## EXCERPT PROVIDED
***

# Can We Speak Confidentially? Exposing Explain Confidence Levels

I gave a presentation at the Teradata Partners Conference last week on the fundamentals of collecting statistics, where I touched briefly on the rules behind confidence levels. I’m using this article to go into further depth, and offer you more examples of how these confidence levels come about. If you look at query plans much, I’m *confident* you’ll find something of interest in this article.

##
**The Mandatory Background Section (Skip if you’re Teradata-Knowledgeable)**

Confidence levels are determined by the optimizer at the time a query plan is built as an indication of how comfortable the optimizer is by the estimates it comes up with for a given step. High Confidence being the greatest comfort level, and No Confidence being the least.

Some steps don’t give you a confidence level because optimizing the step is a no-brainer. Below is an example of single-AMP using primary index access. Since access by primary index is automatic when the query provides a primary index value, no costing decisions need to be made and confidence levels are immaterial.

Here is an example of an all-AMP access step from a query plan that illustrate a confidence level typical of an all-AMP step:

EXPLAIN SELECT * FROM customer WHERE c_nationkey = 12;

3) We do an all-AMPs RETRIEVE step from CAB30G.customer by way of an

all-rows scan with a condition of ("CAB30G.customer.C_NATIONKEY =

12") into Spool 1 (group_amps), which is built locally on the AMPs.

The size of Spool 1 is estimated with **high confidence **to be

179,308 rows (20,620,420 bytes). The estimated time for this step

is 0.53 seconds.

Here is an example of a primary index access step with a missing confidence level:

EXPLAIN SELECT * FROM customer WHERE c_custkey = 73454;

1) First, we do a single-AMP RETRIEVE step from CAB30G.customer by

way of the unique primary index "CAB30G.customer.C_CUSTKEY =

73454" with no residual conditions. The estimated time for this

step is 0.00 seconds.

##
**The Confidence Levels**

There are 4 confidence levels for the optimizer to select from. The following graphic illustrates the pre-requisites for receiving each of these levels:

###
**High Confidence**

As shown above, primary index statistics must have been collected on the table being accessed in the step in order to receive High Confidence for that step. Further, there must only be a single predicate (single or multicolumn) with statistics collected on that predicate. There are two example examples below that illustrate this requirement.

***

## SUPPLIED ENTRIES
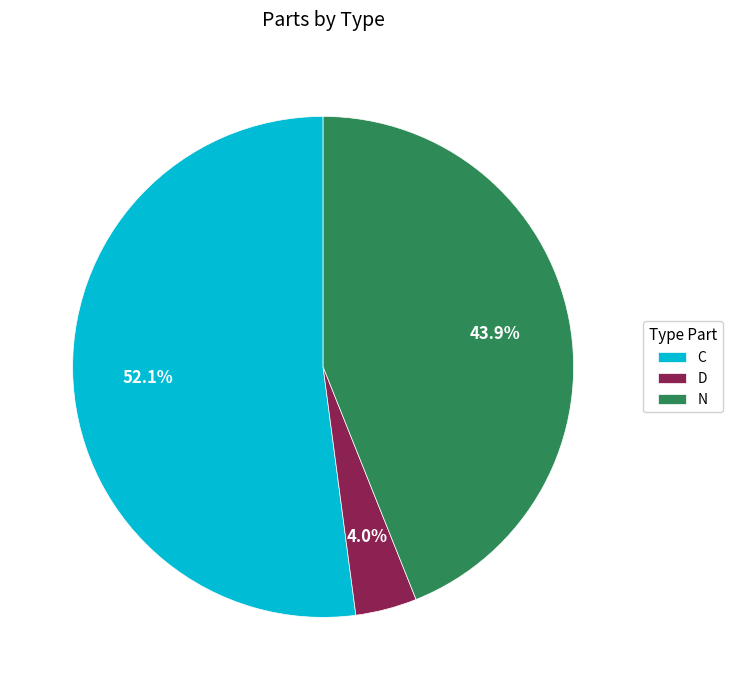

What is the majority slice?

C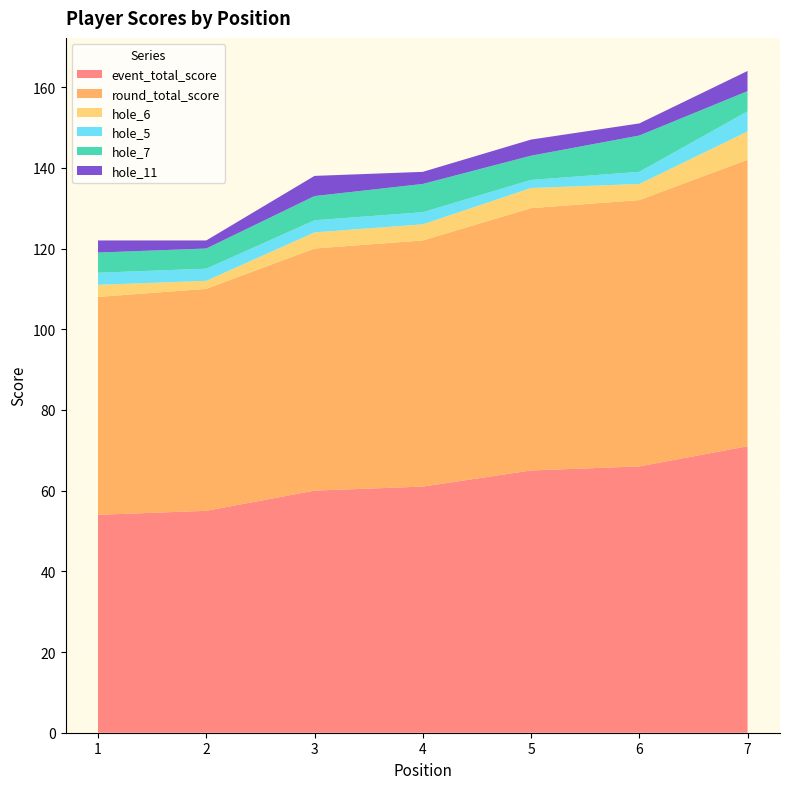

Reading right to left, list all the values displayed in this chart.

event_total_score: 71	66	65	61	60	55	54
round_total_score: 71	66	65	61	60	55	54
hole_6: 7	4	5	4	4	2	3
hole_5: 5	3	2	3	3	3	3
hole_7: 5	9	6	7	6	5	5
hole_11: 5	3	4	3	5	2	3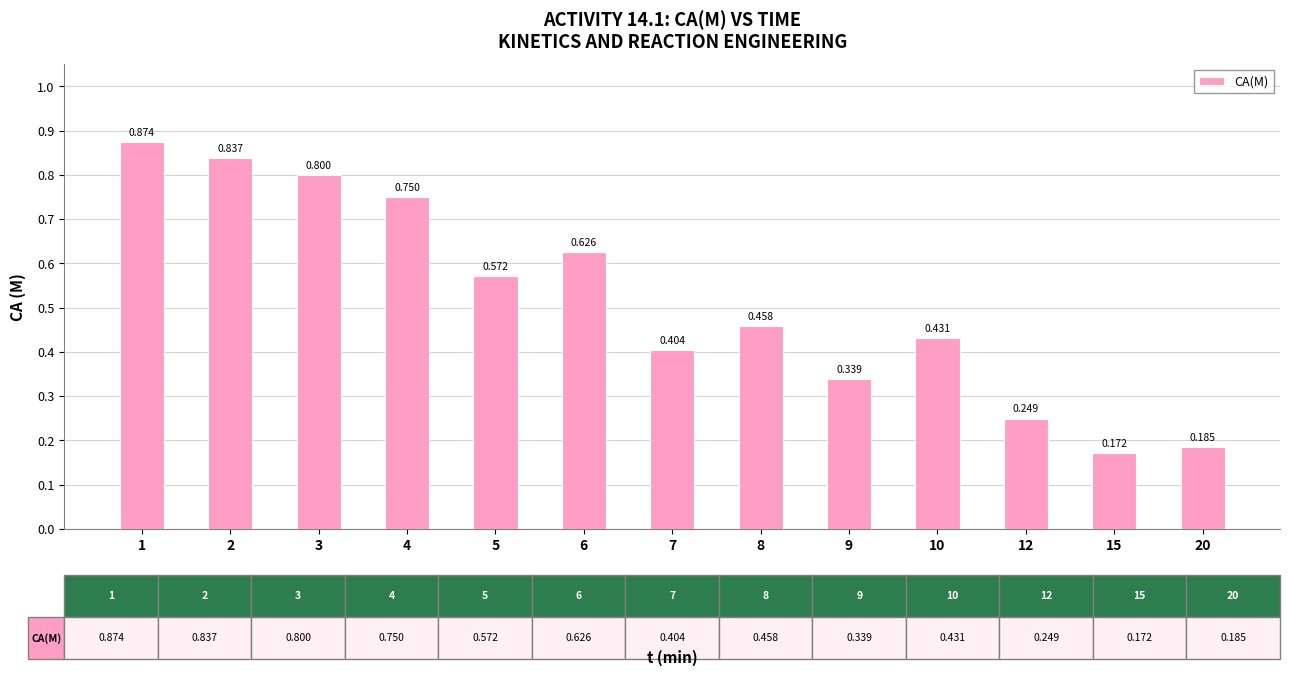

What is the difference between the second highest and second lowest values?

0.7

***

## LIST OF TASKS
- A) Decide whether each statement agrees with the confidence-levels article, answering yes or no and quoting the article's deciding words: (i) The optimizer has four confidence levels to choose from. (ii) The primary index access step in the example is given High Confidence. (iii) High Confidence for a step requires primary index statistics on the table being accessed.
- B) Return the passage of the confidence-levels article between "Some steps don’t" and "on the AMPs.", inclusive, copied word for word.
The listing can be set aside, since nothing here depends on it.

## ANSWERS TO EACH TASK
- A)
(i) Yes: "There are 4 confidence levels for the optimizer to select from."
(ii) No: "Here is an example of a primary index access step with a missing confidence level"
(iii) Yes: "primary index statistics must have been collected on the table being accessed in the step in order to receive High Confidence for that step"

- B)
Some steps don’t give you a confidence level because optimizing the step is a no-brainer. Below is an example of single-AMP using primary index access. Since access by primary index is automatic when the query provides a primary index value, no costing decisions need to be made and confidence levels are immaterial.

Here is an example of an all-AMP access step from a query plan that illustrate a confidence level typical of an all-AMP step:

EXPLAIN SELECT * FROM customer WHERE c_nationkey = 12;

3) We do an all-AMPs RETRIEVE step from CAB30G.customer by way of an

all-rows scan with a condition of ("CAB30G.customer.C_NATIONKEY =

12") into Spool 1 (group_amps), which is built locally on the AMPs.